- _INSTRUCTIONS FOR THE TASK_: The answer is to be an exact copy of the lines below running from the line with "Figure 2. Corsi span sample." down to the line with "Figure 2. The", both ends included, and nothing more.

DATA PROVIDED section start

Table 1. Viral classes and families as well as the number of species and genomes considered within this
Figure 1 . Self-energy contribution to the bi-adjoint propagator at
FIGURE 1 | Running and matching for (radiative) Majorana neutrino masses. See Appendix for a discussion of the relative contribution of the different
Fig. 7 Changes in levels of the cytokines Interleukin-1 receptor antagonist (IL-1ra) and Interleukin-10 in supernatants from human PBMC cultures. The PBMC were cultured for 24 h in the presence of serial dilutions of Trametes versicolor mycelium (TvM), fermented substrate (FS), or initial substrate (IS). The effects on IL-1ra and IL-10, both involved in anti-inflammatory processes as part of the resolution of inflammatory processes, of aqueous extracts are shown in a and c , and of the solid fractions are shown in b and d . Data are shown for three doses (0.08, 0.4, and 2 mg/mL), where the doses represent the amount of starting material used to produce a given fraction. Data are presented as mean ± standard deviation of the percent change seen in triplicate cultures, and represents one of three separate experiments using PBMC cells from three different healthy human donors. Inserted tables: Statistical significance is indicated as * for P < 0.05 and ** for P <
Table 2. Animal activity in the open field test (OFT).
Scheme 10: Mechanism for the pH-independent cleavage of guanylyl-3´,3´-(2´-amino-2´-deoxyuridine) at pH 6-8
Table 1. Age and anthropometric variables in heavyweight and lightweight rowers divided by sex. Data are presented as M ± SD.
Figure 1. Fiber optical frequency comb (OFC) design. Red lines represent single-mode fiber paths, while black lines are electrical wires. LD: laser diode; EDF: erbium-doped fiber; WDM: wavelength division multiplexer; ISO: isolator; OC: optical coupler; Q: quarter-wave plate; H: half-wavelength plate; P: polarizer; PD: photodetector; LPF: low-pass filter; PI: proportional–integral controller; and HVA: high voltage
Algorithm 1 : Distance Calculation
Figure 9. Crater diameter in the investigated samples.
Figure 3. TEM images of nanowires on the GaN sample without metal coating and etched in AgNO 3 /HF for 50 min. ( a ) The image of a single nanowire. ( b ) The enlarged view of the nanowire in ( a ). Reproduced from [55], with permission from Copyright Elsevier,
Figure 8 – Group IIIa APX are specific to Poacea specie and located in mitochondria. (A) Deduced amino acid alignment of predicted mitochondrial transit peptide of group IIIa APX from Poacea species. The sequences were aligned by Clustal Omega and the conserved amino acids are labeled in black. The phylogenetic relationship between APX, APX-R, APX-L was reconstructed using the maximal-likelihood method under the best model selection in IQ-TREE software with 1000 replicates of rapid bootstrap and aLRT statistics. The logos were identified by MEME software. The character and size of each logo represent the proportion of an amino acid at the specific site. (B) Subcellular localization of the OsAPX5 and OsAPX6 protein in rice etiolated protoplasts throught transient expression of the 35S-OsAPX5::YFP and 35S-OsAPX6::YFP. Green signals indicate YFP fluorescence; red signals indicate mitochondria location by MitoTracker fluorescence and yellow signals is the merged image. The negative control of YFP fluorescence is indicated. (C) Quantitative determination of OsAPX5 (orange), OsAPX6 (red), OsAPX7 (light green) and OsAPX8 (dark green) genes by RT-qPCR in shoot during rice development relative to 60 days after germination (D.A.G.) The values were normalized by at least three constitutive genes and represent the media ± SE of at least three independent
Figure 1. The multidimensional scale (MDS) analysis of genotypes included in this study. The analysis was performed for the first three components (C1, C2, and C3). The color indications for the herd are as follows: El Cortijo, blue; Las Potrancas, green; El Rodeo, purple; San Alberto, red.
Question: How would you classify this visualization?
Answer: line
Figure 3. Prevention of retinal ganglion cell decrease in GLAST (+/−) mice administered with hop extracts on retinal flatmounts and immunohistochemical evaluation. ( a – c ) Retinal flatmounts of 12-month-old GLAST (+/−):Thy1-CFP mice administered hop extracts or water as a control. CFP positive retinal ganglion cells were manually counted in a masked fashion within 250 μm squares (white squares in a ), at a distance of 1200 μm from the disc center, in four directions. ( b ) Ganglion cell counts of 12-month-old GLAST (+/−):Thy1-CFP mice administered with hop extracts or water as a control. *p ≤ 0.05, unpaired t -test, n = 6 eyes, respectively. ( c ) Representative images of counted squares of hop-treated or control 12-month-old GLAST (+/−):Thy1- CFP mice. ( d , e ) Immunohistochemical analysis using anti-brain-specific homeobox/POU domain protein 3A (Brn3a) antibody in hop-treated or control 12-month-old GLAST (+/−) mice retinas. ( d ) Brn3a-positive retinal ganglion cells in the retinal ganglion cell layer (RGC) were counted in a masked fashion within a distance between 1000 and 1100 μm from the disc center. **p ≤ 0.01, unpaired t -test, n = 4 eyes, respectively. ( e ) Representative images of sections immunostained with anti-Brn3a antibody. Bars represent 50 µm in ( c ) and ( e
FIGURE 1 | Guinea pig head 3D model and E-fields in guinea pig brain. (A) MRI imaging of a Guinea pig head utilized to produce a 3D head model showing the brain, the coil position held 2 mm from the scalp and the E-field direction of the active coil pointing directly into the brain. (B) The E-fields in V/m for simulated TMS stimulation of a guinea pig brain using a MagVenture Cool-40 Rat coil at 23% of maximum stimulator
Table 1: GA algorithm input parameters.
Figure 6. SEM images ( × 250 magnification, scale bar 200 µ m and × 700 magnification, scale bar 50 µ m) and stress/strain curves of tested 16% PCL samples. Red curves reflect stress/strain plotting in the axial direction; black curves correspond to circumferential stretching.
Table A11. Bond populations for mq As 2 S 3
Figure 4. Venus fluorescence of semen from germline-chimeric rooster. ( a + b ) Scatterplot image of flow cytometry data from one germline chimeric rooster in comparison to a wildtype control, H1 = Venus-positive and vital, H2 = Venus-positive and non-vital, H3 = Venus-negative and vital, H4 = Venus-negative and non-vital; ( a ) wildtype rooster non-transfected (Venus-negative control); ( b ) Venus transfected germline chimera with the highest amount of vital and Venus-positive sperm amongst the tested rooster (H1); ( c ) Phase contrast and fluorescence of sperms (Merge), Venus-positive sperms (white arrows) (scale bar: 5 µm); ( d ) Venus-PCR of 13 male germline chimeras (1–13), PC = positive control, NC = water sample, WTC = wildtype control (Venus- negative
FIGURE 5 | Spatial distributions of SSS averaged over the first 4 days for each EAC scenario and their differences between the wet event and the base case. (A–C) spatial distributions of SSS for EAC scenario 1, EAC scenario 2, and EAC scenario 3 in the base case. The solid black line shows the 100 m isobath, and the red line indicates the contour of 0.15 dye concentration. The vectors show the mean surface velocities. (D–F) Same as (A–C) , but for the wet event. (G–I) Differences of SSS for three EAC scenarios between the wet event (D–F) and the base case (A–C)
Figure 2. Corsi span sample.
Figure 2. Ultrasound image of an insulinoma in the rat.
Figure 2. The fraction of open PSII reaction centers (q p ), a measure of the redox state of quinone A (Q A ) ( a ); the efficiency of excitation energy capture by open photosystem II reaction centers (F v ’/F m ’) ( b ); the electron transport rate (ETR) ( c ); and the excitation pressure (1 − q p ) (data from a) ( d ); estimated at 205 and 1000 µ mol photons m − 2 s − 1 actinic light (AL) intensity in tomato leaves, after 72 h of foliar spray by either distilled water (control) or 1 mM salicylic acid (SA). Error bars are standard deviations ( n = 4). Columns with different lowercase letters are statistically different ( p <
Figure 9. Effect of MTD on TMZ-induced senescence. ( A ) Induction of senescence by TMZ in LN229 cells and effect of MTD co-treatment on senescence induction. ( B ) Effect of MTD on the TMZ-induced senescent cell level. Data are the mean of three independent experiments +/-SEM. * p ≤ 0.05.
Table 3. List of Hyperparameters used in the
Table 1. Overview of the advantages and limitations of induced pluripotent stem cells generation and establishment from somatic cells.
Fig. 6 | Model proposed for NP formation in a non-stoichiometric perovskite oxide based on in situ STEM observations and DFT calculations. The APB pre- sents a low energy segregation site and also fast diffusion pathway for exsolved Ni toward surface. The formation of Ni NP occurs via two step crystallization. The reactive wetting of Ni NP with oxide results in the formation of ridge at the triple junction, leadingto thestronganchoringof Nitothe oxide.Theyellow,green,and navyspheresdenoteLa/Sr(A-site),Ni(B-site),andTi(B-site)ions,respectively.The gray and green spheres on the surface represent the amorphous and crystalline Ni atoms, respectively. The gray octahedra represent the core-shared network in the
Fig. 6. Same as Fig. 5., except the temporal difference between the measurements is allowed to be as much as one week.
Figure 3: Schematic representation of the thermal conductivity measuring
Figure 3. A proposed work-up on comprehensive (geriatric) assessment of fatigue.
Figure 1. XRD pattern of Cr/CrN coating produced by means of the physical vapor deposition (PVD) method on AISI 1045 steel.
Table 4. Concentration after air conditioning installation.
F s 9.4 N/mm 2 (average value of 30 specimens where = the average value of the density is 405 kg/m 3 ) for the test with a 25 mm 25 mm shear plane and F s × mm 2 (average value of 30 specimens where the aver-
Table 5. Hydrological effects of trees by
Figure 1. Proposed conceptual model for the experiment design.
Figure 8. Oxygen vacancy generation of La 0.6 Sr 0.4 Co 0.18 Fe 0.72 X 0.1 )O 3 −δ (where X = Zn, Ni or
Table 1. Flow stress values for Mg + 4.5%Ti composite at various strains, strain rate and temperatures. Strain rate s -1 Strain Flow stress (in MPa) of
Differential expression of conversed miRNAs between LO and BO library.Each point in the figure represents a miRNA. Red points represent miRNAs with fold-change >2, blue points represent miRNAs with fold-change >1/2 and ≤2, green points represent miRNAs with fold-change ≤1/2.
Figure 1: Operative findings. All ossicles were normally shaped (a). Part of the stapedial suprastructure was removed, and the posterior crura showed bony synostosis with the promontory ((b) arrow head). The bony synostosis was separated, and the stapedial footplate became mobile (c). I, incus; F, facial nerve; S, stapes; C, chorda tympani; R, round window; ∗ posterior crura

DATA PROVIDED section end

- _RESPONSE BOX_:
Figure 2. Corsi span sample.
Figure 2. Ultrasound image of an insulinoma in the rat.
Figure 2. The fraction of open PSII reaction centers (q p ), a measure of the redox state of quinone A (Q A ) ( a ); the efficiency of excitation energy capture by open photosystem II reaction centers (F v ’/F m ’) ( b ); the electron transport rate (ETR) ( c ); and the excitation pressure (1 − q p ) (data from a) ( d ); estimated at 205 and 1000 µ mol photons m − 2 s − 1 actinic light (AL) intensity in tomato leaves, after 72 h of foliar spray by either distilled water (control) or 1 mM salicylic acid (SA). Error bars are standard deviations ( n = 4). Columns with different lowercase letters are statistically different ( p <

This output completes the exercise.